The United Nations Palestinian Refugee Agency (Unrwa) said more than 630,000 people had been evacuated from Rafah since the attacks began on May 6.
“They’re moving into areas where there’s no water, we have to truck it in, and people don’t have enough food to eat,” said Sam Rose, director of planning at Anruwa. he told Reuters by phone from Rafah on Friday. , where he said it was eerily quiet.
Humanitarian aid has begun arriving in Gaza along a U.S.-built pier, but U.S. aid chiefs say the new sea corridor cannot replace the land route, and food and fuel shipments to Gaza will be delayed. It warned that it was slowing to “dangerously low” levels.
White House national security spokesman John Kirby said Friday that a truck loaded with humanitarian aid, including food from the United Arab Emirates, shipped from Cyprus was unloaded on the Gaza coast and handed over to United Nations custody. admitted that it was
“My hope is that by the time we’re done here, some of it will actually be in the mouths of hungry people,” Kirby told reporters at a White House briefing.
However, the Associated Press quoted an unnamed U.N. official as saying that distribution of the shipment had not begun as of Friday afternoon.
Britain said the aid unloaded on Friday also included 8,400 kits providing temporary shelter made from plastic sheets.
Hamas issued a statement on Friday saying the U.S.-built pier off the coast of the Gaza Strip is no substitute for opening all land routes under Palestinian supervision, adding that it rejects any military presence on Palestinian land.
Trucks carrying much-needed aid to the Gaza Strip have begun entering the Strip for the first time, crossing a newly constructed U.S. pier.
Friday’s shipment was the first in an operation that U.S. military officials expect could scale up to 150 trucks per day, the Associated Press reported.
This comes seven months after the start of the Israel-Hamas war, as Israeli border crossing restrictions and heavy fighting have hampered the delivery of food and other supplies.
The war was sparked by Hamas attacks on Israel, killing 1,200 people, mostly civilians, and taking about 250 hostages.
At least 35,386 Palestinians have been killed and 79,366 injured as a result of Israeli retaliatory attacks on the Hamas-held Gaza Strip, the Gaza Health Ministry announced on Saturday.
About half of the approximately 250 people abducted on October 7 have since been released, most of them exchanged for Palestinian prisoners held by Israel during a week-long ceasefire in November. According to Israeli authorities, about 30 people have been confirmed dead.
On Saturday, a family forum issued a statement saying one of the hostages, Ron Benjamin, had died. The organization said in a statement that 128 hostages remained in custody.
The bodies of three hostages abducted by Hamas, including German-Israeli Shani Luk, have been recovered from Gaza by the Israeli military, it has been announced.

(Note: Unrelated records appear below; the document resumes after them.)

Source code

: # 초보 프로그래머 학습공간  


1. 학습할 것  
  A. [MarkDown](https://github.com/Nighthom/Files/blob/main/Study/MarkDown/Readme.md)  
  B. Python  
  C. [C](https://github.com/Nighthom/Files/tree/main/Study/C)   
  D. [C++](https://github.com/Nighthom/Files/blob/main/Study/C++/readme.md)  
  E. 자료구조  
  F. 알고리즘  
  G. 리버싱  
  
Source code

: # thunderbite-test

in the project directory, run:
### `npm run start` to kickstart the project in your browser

The other two hostages were identified as Amit Buskila, 28, and Itzhak Gellerenter, 56, and the three victims were killed by Hamas at the Nova Music Festival, military spokesman Admiral Daniel Hagari said. He said he was then taken to Gaza.
Footage of what appears to be the body of Luke, 22, in the back of a pickup truck on a Gaza street is one of the first to surface since October 7, when the scale of the attack became clear.
She was initially thought to be alive when she was kidnapped during a Hamas raid in Reims. But on October 30, skeletons were discovered that suggested her fatal injuries, and Luke’s sister Addy confirmed that Shani probably died during the attack.